If these are the final days of MoviePass, there will probably be no one as grateful that the disruptive multiplex subscription service came around than AMC Entertainment (AMC 3.96%). Sure, there's been plenty of discord. The country's leading multiplex operator has called out MoviePass parent Helios and Matheson Analytics (HMNY) in the past, mocking the financial feasibility for the model while lamenting what it's doing in devaluing the moviegoing experience. MoviePass has fought back, at one point even temporarily blocking access to some of the country's more popular AMC locations.   

However, with MoviePass now raising prices and making the service more restrictive as it faces a cash crunch -- just as AMC is launching its own cinema smorgasbord --you have to love where AMC stands here.
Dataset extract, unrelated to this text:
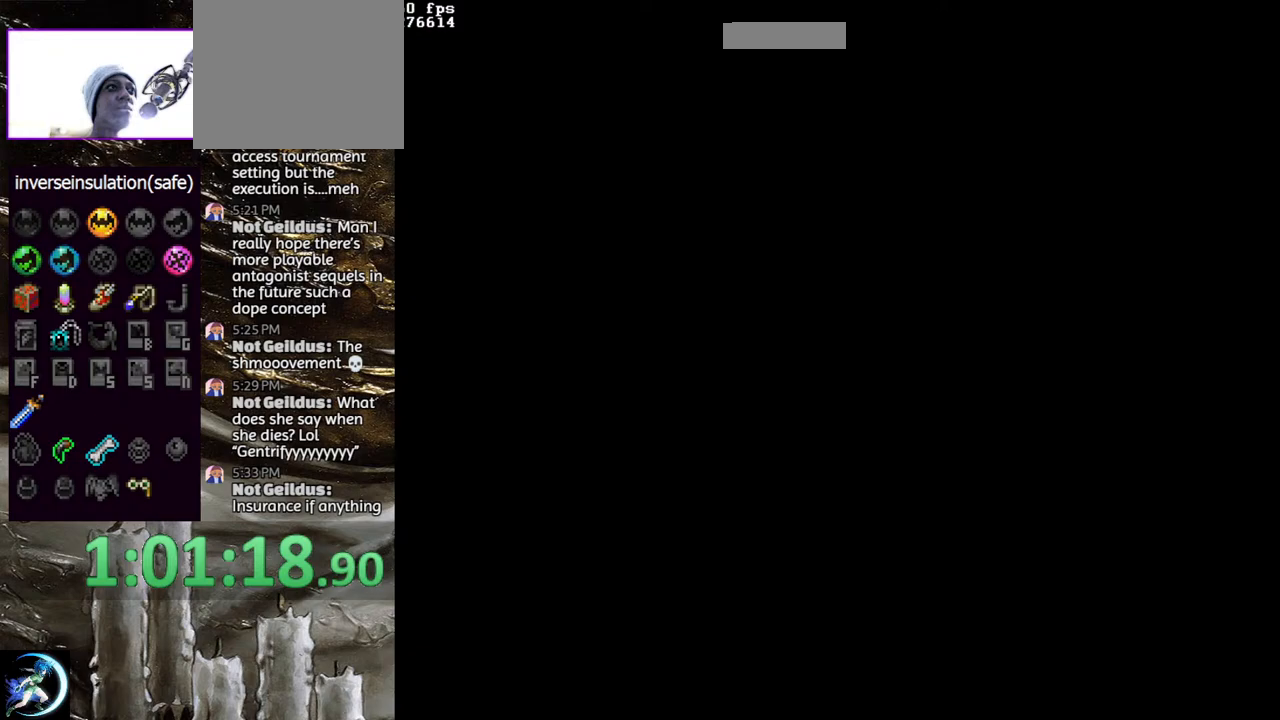
{"buttons": [], "left_stick": "center", "right_stick": "center", "events": [[67, "DPAD_LEFT", "up"], [133, "DPAD_LEFT", "down"], [267, "DPAD_LEFT", "up"]]}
MoviePass got folks addicted to the local multiplex, and whether it physically falters or prices itself out of the market at this point, it will have served as the perfect gateway to AMC Stubs A-List.
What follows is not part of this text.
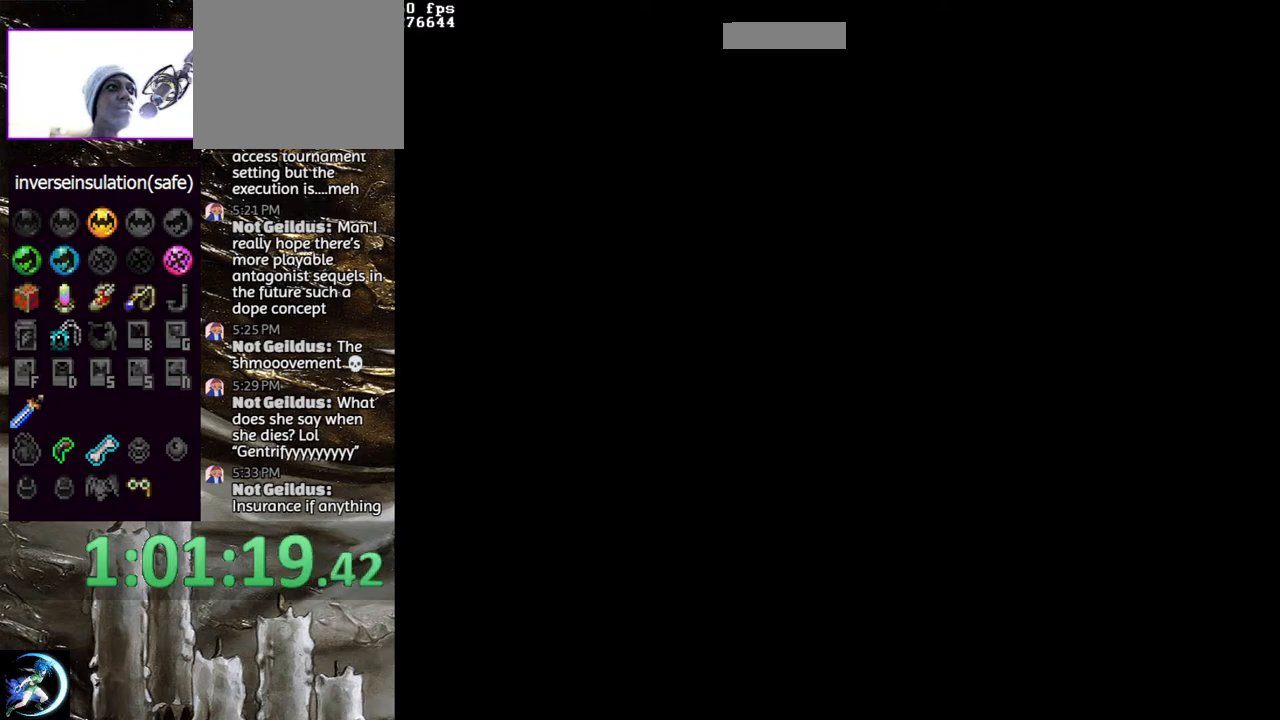
{"buttons": ["DPAD_LEFT"], "left_stick": "center", "right_stick": "center", "events": [[150, "DPAD_LEFT", "down"], [250, "DPAD_LEFT", "up"], [433, "DPAD_LEFT", "down"]]}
AMC 14 at Saratoga Springs.

Image source: AMC Entertainment.

Bait and switch

MoviePass turned heads last summer when Helios and Matheson took a majority stake in the platform and slashed the subscription rate to a mere $9.95 a month. A plan that lets you see a movie a day for less than the price of a single primetime screening in major markets was naturally a hit. MoviePass went from 20,000 members to more than 3 million in less than a year. With MoviePass having to pay retail prices for most of the tickets it was securing and no feasible way to monetize its audience effectively enough to offset the celluloid subsidization, the cash burn has been insane. 

The moves announced on Tuesday should help offset some of the sting. MoviePass will bump its price $5 higher at some point in August. MoviePass members will also be blocked from seeing major first-run movies during the first two weeks of wide release. The unpopular surge pricing that has rolled out in recent weeks will continue, and MoviePass expects to generate $4 to $6 in incremental nonsubscription revenue per subscriber every month. In short, it will be roughly doubling the revenue it was previously collecting from its rattled user base. 

It's against this backdrop that AMC introduced AMC Stubs A-List in late June. The subscription plan will set subscribers back $19.95 a month -- essentially what the cost of MoviePass is becoming for the average member -- and offers access to three movies a week. MoviePass may seem like the far better deal with access to as many as seven movies a week and availability across all theater chains, but AMC Stubs A-List has some pretty neat perks. 

Folks can reserve up to three AMC showings ahead of time, and that includes repeat viewings. MoviePass limits purchases to the same day with physical check-ins required near the actual theaters in most cases, and those members can't see the same film twice. AMC's plan also features Dolby Cinema, IMAX, RealD 3D, and other premium screenings at no additional cost. MoviePass is limited to standard screenings, though it has announced plans for a pricier subscription platform that will offer premium showings.

AMC has to love this. Helios and Matheson claims that MoviePass is accounting for 6% of all domestic movie tickets purchased, a big reason for the industry's box office receipts faring well this year. AMC is collecting retail value on all of the tickets purchased by MoviePass members. More importantly, MoviePass has created an army of 3 million multiplex regulars. AMC is in a win-win situation. If MoviePass survives, AMC will continue to collect incremental revenue on tickets and concessions. If the service folds, there is a built-in audience -- and a larger educated moviegoing base -- for AMC's subscription offering.    

The MoviePass model never made financial sense, but along comes AMC with the margin flexibility to make it work since it controls the high-margin snack and drink sales as well as a good chunk of the box office receipts. AMC Stubs A-List would've failed last summer, but it's killing it now because MoviePass came first. AMC is disrupting the disruptor, and that's probably good for a Hollywood ending for AMC in an industry that many figured was fading to black before MoviePass came around.